Severance Arrangement Not Subject to ERISA Where No Need for an Ongoing Administrative Program

Hodgson Russ Newsletter
February 28, 2017

In a recent case decided in the Western District of New York, a former executive sued his employer for not providing severance after he terminated his employment in connection with a change in control. The company had a severance arrangement in place specifically for the purpose of providing severance payments to certain employees terminated within two years of the company’s change in control. As pertinent to this case, the arrangement provided for severance payments in the event an eligible employee terminated his employment for “Good Reason” within two years of the change in control. The former executive claimed he had “Good Reason” but the company disagreed, and litigation followed. At issue before the court was whether it had jurisdiction on the basis of the arrangement being a plan governed by the Employee Retirement Income Security Act of 1974 (“ERISA”).

The court’s analysis was guided by three non-exclusive factors used by courts in the Second Circuit and an extensive review of related case law. The first factor was whether administration of the arrangement required managerial discretion. On this factor, the court found that no discretion was required with respect to the amount, timing, or form of severance payments. While the arrangement required some analysis of the reasons for the employee’s termination, the arrangement outlined specific criteria and required only a one-time determination, not an ongoing discretionary exercise. The second factor was whether a reasonable employee would view the arrangement as involving an ongoing commitment by the employer to provide benefits. On this factor, the court noted that the arrangement did not impose any ongoing responsibilities between a terminated employee and employer after termination other than severance payments.   Additionally, the arrangement was available for only two years after a change in control, rather than an indefinite severance arrangement that would require regular severance determinations.

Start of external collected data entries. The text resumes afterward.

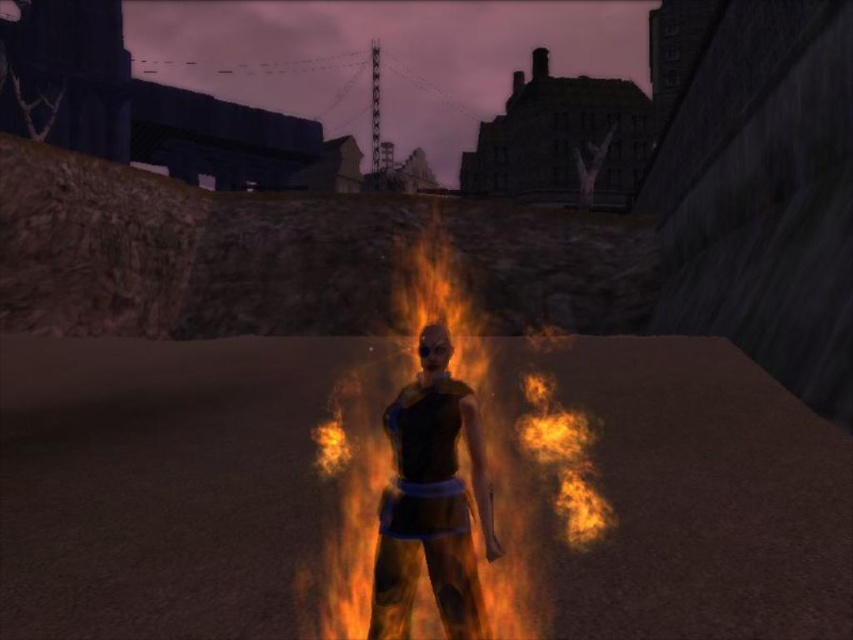
Is flaming orange flames at center closer to camera compared to shiny black armor at center?

No, flaming orange flames at center is further to the viewer.

Between flaming orange flames at center and shiny black armor at center, which one has more height?

With more height is flaming orange flames at center.

Does point (531, 634) lie behind point (465, 618)?

Yes, it is.

The image size is (853, 640). What are the coordinates of `flaming orange flames at center` in the screenshot? It's located at (440, 476).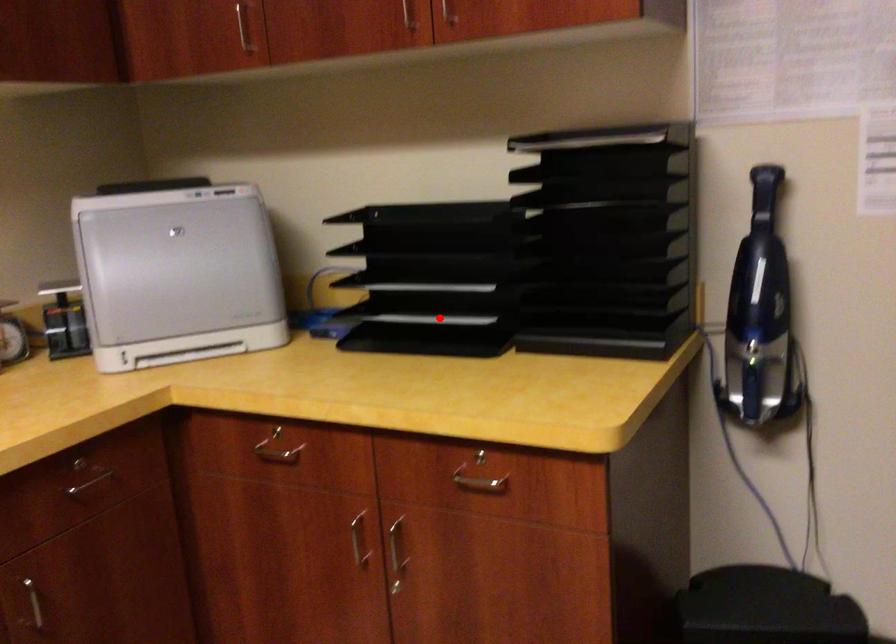
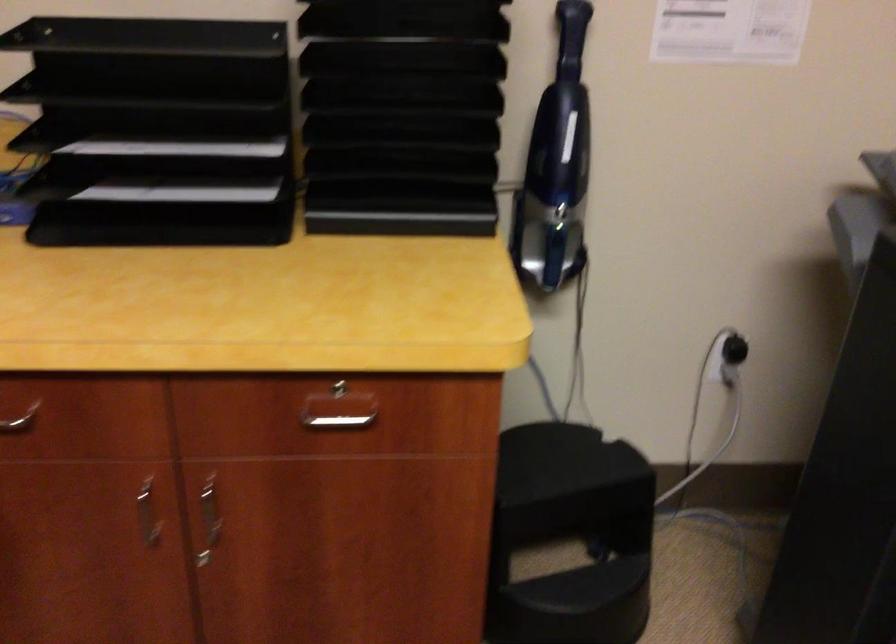
Where in the second image is the point corresponding to the highlighted location from the first image?

(183, 191)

The third factor was whether each employee’s termination would have to be analyzed separately in light of specific criteria. The court found that this factor raised the closest question because some separate analysis was required, but found that the specific criteria delineated in the arrangement made any separate analysis minimal. Finally, the court also examined the arrangement for other “usual earmarks” of ERISA plans. While the arrangement was reduced to a plan document, it did not provide for a plan administrator, fiduciaries, an administrative review or claims procedure, employee contributions, or use of a trust. Moreover, the arrangement was made subject to Maryland law, with no mention of ERISA or other federal law. The court also noted that the arrangement was not a pension plan, as it did not relate in any way to retirement.

While this particular severance arrangement was found not to be an ERISA plan, the court stressed that analyzing whether such an arrangement is an ERISA plan requires a mostly fact-dependent analysis with no set checklist of factors to follow.   The case highlights the fact that care should be taken in drafting a severance arrangement if the goal is to prevent it from being subject to ERISA plan requirements (e.g., ERISA fiduciary obligations, reporting requirements, etc.). Hall v. LSREF4 Lighthouse Corp. Acquisitions, LLC (W.D.N.Y. 2016).